Fracking opponents state their case last year at a protest at the James R. Thompson Center in Chicago. | SUN-TIMES PHOTO
Updated: March 27, 2013 6:19AM
Illinois will have the best environmental protections in the country for a new method of oil and gas drilling if a compromise between environmentalists and industry is enacted into law.
That’s a big if, given how the legislative process is known to alter bills into unrecognizable forms before the final vote. But we’re holding out hope because this bill was reached with extensive input from both environmentalists and industry and has the support of key Downstate legislators, Illinois Attorney General Lisa Madigan and Gov. Pat Quinn.
What remains is to find a way to generate revenues needed to pay for necessary new state oversight and to settle the question of whether the state should get an additional cut to help its crippled budget.
At issue is a process called hydraulic fracturing or “fracking,” in which water, sand and chemicals pumped into subterranean rocks force out natural gas and oil that can’t be extracted through conventional means. Fracking has produced cheap energy, but environmentalists say it has inflicted toxic wastewater pits, contaminated drinking water, air pollution and underground toxins on states where fracking has already begun.

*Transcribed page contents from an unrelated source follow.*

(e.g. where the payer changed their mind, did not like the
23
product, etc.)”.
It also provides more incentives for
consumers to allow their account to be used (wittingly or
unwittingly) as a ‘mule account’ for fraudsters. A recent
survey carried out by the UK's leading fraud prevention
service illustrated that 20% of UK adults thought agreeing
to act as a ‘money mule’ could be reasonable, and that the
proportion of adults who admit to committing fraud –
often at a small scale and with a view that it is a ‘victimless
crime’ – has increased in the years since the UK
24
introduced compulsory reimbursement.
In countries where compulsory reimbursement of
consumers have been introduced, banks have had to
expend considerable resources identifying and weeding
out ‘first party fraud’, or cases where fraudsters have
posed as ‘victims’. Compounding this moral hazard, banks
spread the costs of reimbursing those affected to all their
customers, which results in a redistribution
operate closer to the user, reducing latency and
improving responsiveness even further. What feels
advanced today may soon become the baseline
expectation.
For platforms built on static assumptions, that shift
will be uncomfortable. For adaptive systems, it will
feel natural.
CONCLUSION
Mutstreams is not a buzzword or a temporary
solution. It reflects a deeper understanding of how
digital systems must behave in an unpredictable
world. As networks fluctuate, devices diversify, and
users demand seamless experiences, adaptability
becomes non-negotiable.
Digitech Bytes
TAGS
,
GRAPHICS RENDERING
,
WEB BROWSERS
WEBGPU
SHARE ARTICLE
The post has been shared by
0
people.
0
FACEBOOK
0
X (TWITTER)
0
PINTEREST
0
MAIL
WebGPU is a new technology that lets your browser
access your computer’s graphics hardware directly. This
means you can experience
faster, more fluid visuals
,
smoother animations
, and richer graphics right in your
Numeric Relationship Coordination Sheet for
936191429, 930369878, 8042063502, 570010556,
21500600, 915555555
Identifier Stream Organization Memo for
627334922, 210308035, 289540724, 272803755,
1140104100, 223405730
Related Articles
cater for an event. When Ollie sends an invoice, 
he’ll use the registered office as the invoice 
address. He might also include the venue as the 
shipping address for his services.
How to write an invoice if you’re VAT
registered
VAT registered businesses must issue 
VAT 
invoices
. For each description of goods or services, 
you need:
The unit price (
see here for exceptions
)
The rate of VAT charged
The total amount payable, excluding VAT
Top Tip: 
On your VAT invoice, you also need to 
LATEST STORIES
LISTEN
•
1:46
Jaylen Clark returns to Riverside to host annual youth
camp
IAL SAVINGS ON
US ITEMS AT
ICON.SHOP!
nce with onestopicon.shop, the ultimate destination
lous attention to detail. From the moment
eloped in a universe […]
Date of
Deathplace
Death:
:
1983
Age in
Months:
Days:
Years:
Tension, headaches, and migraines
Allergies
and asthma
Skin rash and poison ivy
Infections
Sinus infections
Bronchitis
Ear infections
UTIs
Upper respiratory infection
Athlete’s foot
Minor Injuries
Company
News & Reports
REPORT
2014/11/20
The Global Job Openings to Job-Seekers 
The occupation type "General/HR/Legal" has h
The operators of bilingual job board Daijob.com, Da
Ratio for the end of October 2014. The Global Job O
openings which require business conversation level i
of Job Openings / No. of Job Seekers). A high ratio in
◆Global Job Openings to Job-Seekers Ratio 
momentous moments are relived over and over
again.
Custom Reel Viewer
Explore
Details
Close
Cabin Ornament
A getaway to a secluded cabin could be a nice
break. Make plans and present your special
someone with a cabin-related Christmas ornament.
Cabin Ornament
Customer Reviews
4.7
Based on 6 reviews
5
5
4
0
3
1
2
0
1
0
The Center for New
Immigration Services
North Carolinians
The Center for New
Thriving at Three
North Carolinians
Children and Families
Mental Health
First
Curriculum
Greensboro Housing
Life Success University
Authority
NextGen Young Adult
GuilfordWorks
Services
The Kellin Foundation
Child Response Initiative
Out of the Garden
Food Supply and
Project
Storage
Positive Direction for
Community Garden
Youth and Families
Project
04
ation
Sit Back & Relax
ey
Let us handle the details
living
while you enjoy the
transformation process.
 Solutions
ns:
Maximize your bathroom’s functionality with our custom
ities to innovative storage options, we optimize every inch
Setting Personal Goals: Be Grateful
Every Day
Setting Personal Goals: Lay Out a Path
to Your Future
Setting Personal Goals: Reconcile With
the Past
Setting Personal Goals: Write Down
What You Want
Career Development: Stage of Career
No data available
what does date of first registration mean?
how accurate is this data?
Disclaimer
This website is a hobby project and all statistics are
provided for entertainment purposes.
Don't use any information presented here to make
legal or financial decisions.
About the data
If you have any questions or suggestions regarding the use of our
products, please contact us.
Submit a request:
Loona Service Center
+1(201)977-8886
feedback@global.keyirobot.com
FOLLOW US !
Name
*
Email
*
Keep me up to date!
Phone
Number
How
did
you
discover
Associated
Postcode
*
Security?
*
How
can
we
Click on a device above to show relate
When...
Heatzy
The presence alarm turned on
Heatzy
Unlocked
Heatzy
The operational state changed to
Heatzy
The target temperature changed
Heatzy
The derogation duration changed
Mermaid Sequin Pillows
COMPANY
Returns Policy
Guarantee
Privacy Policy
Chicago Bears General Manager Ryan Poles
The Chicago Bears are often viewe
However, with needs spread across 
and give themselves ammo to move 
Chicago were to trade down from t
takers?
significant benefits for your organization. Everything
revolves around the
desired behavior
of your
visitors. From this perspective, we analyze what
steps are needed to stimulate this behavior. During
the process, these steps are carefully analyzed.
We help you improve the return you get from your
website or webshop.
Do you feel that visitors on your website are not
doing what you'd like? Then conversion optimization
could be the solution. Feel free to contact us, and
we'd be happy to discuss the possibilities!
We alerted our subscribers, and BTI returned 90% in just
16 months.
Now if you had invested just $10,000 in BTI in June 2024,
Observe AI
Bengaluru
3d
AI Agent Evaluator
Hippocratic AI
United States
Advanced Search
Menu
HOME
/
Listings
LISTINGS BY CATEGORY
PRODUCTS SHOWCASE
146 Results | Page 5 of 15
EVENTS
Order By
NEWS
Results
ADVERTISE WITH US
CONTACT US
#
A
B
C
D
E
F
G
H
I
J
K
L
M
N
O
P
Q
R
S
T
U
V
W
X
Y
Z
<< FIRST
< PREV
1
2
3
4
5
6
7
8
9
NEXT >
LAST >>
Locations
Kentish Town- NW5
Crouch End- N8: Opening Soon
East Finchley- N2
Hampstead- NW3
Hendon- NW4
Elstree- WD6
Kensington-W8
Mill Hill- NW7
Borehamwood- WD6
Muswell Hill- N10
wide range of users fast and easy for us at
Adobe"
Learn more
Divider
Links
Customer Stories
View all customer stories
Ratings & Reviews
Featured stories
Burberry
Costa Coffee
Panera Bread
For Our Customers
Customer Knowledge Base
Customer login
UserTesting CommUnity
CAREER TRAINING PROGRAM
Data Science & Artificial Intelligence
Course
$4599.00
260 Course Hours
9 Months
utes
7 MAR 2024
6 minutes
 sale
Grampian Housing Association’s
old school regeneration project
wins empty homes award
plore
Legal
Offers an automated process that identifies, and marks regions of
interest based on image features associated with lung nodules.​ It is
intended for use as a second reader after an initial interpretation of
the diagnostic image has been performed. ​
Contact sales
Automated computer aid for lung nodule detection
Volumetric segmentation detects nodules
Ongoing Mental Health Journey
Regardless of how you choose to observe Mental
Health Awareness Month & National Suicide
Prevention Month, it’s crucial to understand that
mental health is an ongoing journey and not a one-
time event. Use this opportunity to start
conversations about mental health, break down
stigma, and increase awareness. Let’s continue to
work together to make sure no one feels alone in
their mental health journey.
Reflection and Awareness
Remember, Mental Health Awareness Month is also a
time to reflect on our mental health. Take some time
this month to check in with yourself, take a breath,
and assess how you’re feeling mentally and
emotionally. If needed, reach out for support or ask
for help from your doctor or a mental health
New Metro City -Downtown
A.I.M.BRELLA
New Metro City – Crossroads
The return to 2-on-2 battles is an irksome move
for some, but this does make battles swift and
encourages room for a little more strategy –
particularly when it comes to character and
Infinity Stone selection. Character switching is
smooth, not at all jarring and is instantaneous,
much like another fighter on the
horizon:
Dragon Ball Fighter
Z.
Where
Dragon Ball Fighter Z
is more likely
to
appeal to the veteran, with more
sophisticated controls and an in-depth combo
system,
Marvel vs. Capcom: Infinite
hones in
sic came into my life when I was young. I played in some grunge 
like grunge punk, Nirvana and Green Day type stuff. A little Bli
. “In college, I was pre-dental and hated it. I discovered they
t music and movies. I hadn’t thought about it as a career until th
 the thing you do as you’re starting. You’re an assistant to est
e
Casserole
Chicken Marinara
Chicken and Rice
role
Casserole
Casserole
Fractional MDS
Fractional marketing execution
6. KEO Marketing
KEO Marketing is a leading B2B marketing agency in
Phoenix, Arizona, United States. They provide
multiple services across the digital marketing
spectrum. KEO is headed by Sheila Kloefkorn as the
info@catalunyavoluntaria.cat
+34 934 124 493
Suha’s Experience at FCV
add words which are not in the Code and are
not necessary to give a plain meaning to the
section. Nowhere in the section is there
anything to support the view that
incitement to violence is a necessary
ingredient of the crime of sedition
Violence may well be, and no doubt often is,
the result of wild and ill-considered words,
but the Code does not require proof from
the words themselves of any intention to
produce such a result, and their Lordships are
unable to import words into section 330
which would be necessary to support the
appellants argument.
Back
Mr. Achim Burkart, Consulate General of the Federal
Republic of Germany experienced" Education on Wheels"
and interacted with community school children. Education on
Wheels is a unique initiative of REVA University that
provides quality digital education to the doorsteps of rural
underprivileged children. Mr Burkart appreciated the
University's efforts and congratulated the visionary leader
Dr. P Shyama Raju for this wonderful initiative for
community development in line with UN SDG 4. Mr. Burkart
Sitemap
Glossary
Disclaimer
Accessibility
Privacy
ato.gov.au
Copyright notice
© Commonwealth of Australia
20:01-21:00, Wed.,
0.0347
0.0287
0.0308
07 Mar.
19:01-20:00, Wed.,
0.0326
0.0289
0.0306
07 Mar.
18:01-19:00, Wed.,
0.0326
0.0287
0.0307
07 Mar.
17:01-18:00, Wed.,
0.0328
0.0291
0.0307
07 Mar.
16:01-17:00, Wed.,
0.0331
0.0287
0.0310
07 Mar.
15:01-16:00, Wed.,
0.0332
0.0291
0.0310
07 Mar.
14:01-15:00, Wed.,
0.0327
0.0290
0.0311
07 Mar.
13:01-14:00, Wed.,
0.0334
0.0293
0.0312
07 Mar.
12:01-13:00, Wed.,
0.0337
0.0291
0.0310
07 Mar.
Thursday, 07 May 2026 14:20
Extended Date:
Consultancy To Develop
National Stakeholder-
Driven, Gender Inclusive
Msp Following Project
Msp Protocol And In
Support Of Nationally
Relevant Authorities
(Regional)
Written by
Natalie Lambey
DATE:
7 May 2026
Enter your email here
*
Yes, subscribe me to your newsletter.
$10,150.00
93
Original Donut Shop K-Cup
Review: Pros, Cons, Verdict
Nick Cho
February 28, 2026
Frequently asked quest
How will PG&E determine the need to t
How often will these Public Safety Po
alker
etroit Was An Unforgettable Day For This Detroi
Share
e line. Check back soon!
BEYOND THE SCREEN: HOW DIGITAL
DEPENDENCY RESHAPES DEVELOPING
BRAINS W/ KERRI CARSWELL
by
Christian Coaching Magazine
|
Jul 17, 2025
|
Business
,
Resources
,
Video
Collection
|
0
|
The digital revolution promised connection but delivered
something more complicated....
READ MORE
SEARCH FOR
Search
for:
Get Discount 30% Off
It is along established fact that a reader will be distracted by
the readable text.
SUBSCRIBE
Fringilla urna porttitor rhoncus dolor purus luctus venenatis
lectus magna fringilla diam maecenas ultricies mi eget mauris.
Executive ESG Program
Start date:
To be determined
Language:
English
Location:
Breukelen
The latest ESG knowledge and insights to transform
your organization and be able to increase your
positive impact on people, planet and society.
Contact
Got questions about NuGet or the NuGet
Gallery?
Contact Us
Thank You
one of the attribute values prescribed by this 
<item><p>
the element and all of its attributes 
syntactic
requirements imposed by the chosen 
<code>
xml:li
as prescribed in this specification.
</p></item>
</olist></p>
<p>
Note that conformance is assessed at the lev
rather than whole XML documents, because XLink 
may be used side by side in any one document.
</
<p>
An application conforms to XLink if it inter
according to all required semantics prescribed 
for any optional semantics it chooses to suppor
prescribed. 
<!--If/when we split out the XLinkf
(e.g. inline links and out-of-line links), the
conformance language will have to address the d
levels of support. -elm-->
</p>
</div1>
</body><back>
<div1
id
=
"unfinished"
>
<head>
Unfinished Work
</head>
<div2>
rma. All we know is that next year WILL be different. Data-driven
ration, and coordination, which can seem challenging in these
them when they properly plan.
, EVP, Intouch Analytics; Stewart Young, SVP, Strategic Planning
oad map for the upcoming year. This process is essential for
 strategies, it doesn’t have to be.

Geologists think Downstate Illinois has large reserves of oil and gas in the so-called New Albany shale that could be extracted through fracking. Industry has invested more than $100 million on leasing rights. But Illinois’ oil and gas drilling rules written in 1941 don’t cover the new technology. Environmentalists point out that fracking could be going on right now, and under current rules the state wouldn’t even know about it.
Some environmentalists are calling for a two-year fracking moratorium. But most of them say that fracking — with all the cheap energy it can produce — isn’t going away and the current bill offers the best hope of protecting the environment.
Among the protections in the “Hydraulic Fracturing Regulatory Act” are a requirement that all waste be stored in closed tanks; restrictions on natural gas venting; a ban on injecting carcinogenic hydrocarbons undergound, the disclosure of all fracking chemicals to the public, enforcement against permit violations and provisions to protect water supplies.
Last year, a bill passed the Senate and a proposal emerged that included a 12 percent “severance” tax on top of existing taxes. Industry representatives say that’s so high that drilling companies would turn their backs on Illinois. But even if that’s too high, the state still should get some share of the profits — the underground reserves are a resource of the people of Illinois. A phased-in tax is one option.
Meanwhile, those who avoided the gold rush mentality and hammered out a strong environmental bill deserve credit. Let’s hope Round 2, the fight over financing, works out as well.